On top of that, if we are going to eat down the surplus it would be great if manufacturers would use more stainless and other ferrous metals in their products. It is a tough fact that the trend is in the opposite direction. Ford’s 2017 F-150 will have 800 more pounds of aluminum than earlier editions.

The military-grade aluminum will allow Ford to reduce the truck’s weight by 350 pounds. From a fuel economy point of view, it is a great move. From the steel industry’s view, it is not. This is not to single-out the F-150 as just about every automaker from Audi to BMW to Volkswagen is doing all it can to lightweight vehicles to meet fuel standards.

It is the same sad scene in consumer goods and housing. Castriota notes that extensive use of 400-series stainless in appliances like dishwashers is history. “They’re plastic, mostly,” he says. “They are not using steel.” Even copper, as specialized as it is, is being replaced by nonmetallic. CPVC (chlorinated polyvinyl chloride) and PEX (cross-linked polyethylene) tubing are making inroads in plumbing.

Stainless enjoys some market security in the specialty sector. Yet what scrap is generated in the high-temp alloys has been removed from the general market as producers work with a handful of recyclers in a closed-loop system.
 

Looking ahead

The need to keep stocks current and moving is echoed again and again.

“My gut feeling is that we will see stabilization in the markets very shortly,” Wilkoff says. However, the outlook for a bounce back in prices is much more cloudy. “Now you’re dealing with world economies,” he says.

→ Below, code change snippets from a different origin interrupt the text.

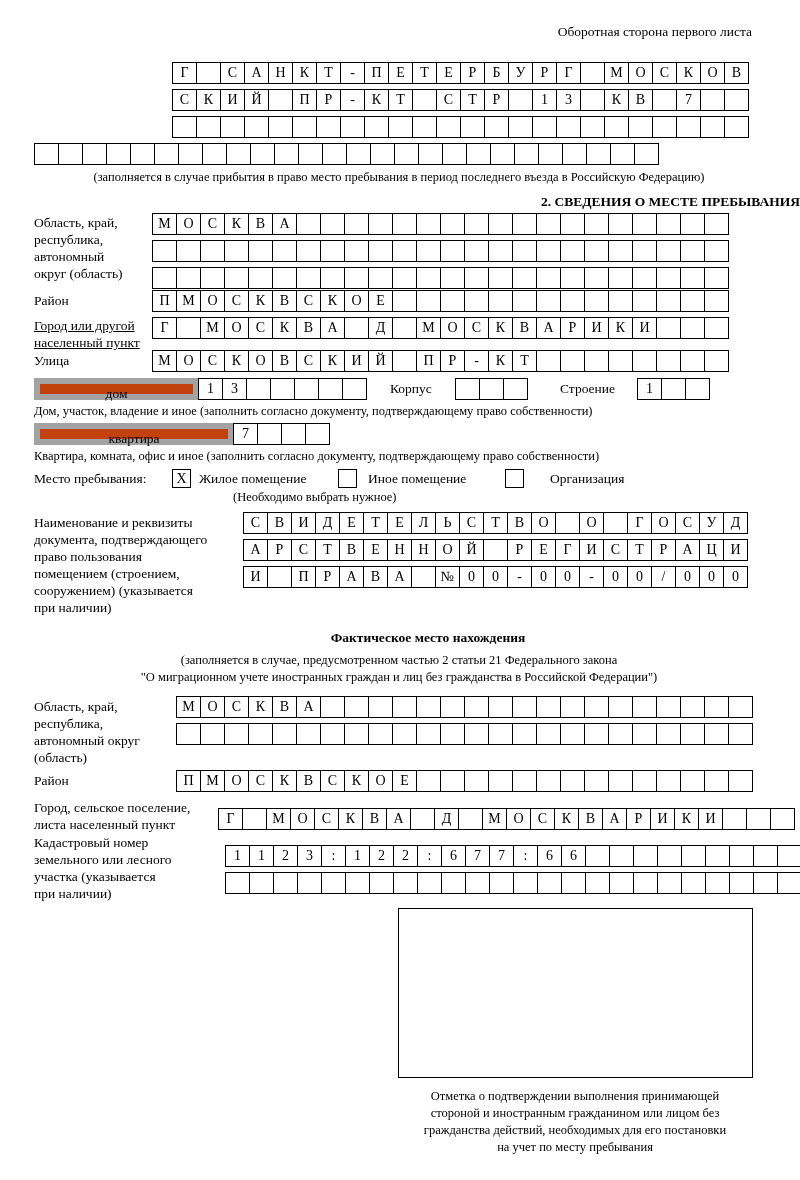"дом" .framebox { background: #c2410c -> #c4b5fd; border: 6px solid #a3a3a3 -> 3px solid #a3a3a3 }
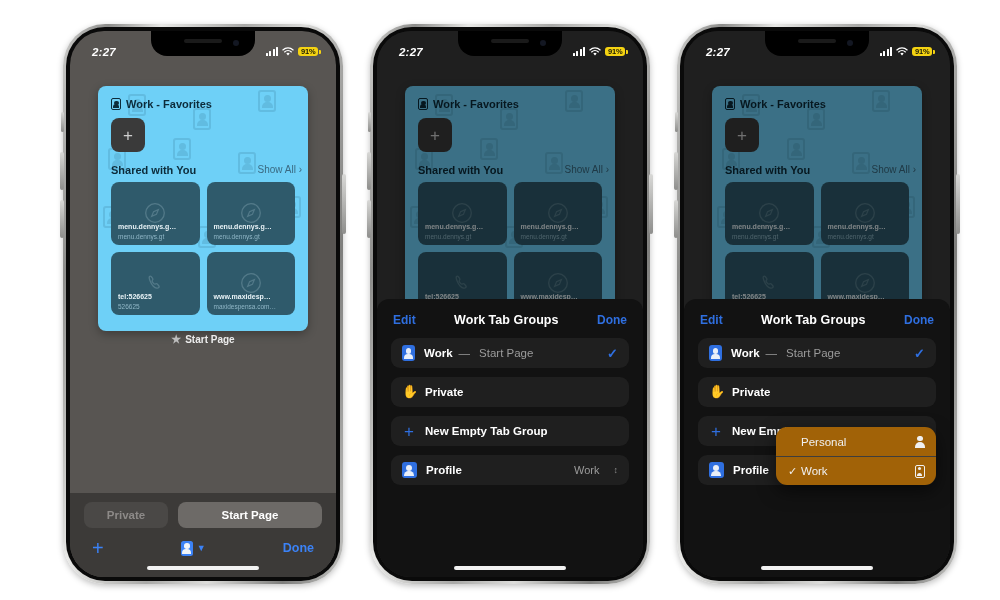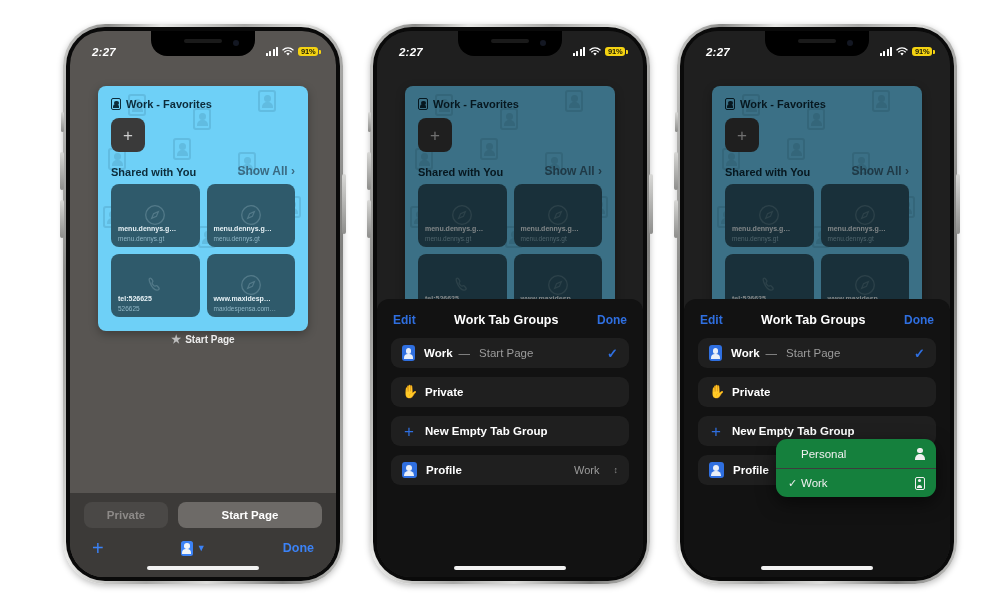"Shared with You" .shared-row { align-items: flex-end -> flex-start; padding: 12px 13px 0 13px -> 12px 6px 0 13px }
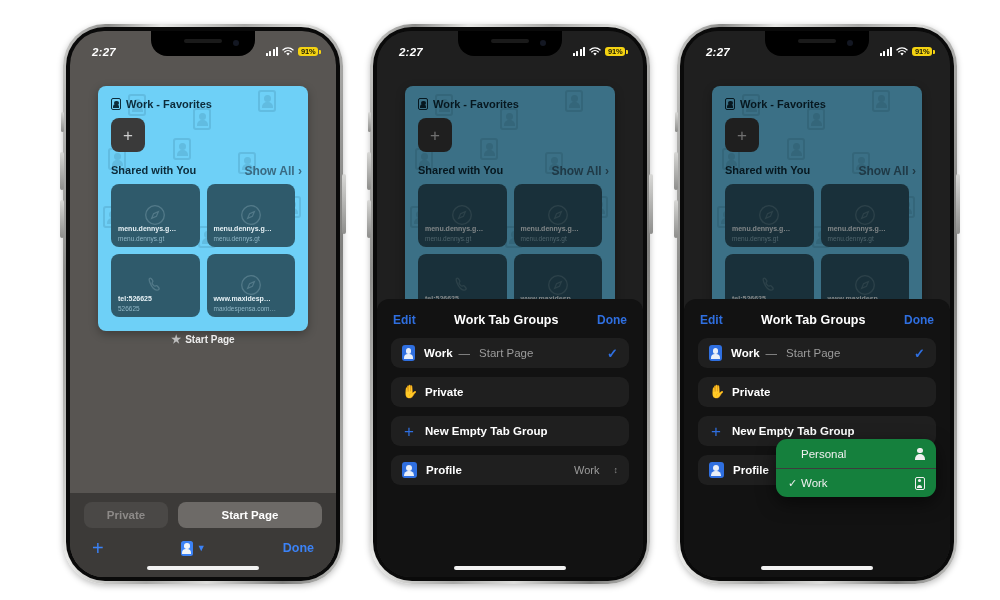"Show All ›" .shared-row .a { font-size: 12px -> 10px; font-weight: bold -> none }
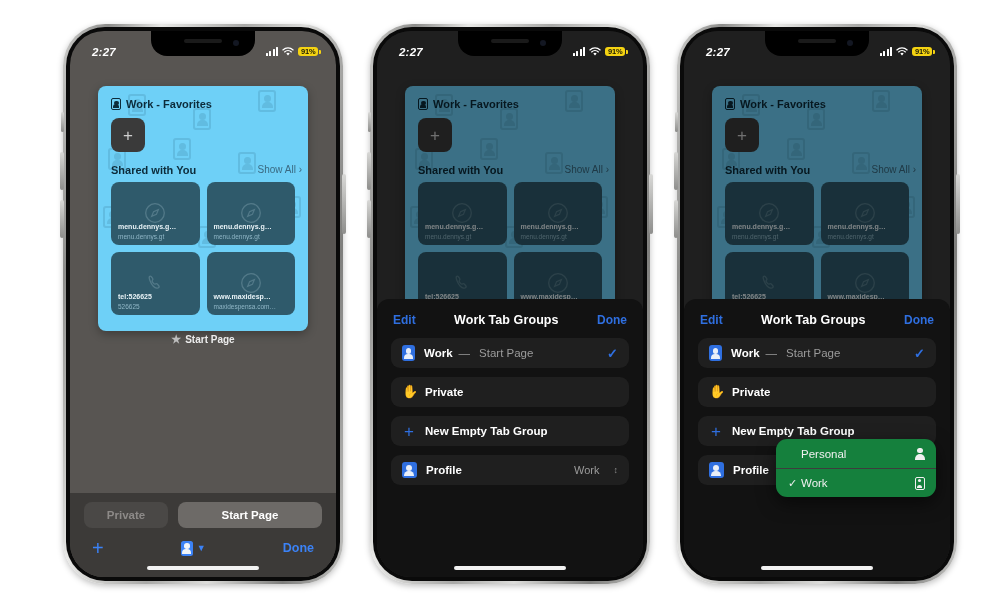"Personal" .ctxmenu { background: #15803d -> #a16207; top: 140px -> 128px }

“It will change,” Wilkoff assures. “History tells us about supply and demand.” The challenge, then, is to survive the cycle.

“If you want to make money, you have to make your money on the margin,” Hunter says.

“Sell into the market,” Fish agrees. “When you have a truckload of material, sell it. Hopefully, you can make a profit on new material.”

“I’m selling everything I have when I get it,” Castriota says. “I’m selling and trying to make it on the margin.” It is not that easy. “Our spreads are thin right now,” he says. While the percentages are the same, those percentages are of smaller numbers, so the dollars are not as big.

Even surviving on the margin percentage can be hard to do in today’s market. China imports limited stainless scrap from the U.S. China does use nickel pig iron. However, overall it uses only about 25 to 30 percent scrap in its product while the European and domestic markets use closer to 70 percent.

Fish says most of the domestic indicators are good, citing respectable numbers from auto sales, employment and real estate. “All the base products are good—except the LME market does not see that,” he says.

At the root of the problem, Fish finds the speculation on the LME. And only a major, fundamental market change will change that soon. The big unanswered question becomes whether the Chinese will have to purchase scrap on the international market. Few observers see the Chinese jumping in with both feet any time soon. Yet the Chinese have been known to surprise the recycling world with major demand surges.

Castriota is not so sure. He says his big hope for improvement in stainless and the other metals is a return of manufacturing to the United States. “It would help if Ford would build a plant around here,” he says. He knows that there are two mega-factors that argue against a major upsurge in the domestic manufacturing sector: U.S. tax laws, which have chased all sorts of companies offshore and cheap labor overseas.

“There is always hope for a turn-around,” Hunter says. However, he sees little likelihood of that happening between now and the New Year or even by spring. “Today’s market is the current reality,” Hunter says. “Will there be change? In five years, we’ll know.”

Fish, likewise, is bewildered by today’s situation. “The market will improve when the exact opposite of what caused it to go down happens,” he says. “There is no rhyme or reason to what is going on. You don’t have normal business cycles because of what is happening on the LME.”

Sooner or later, normal business cycles should reassert themselves and allow the market to adjust. Then the stain on stainless scrap will be blotted out. Few, if any, though, see that transition coming any time soon. The good news in that outlook might be that predictions have been wrong in the past.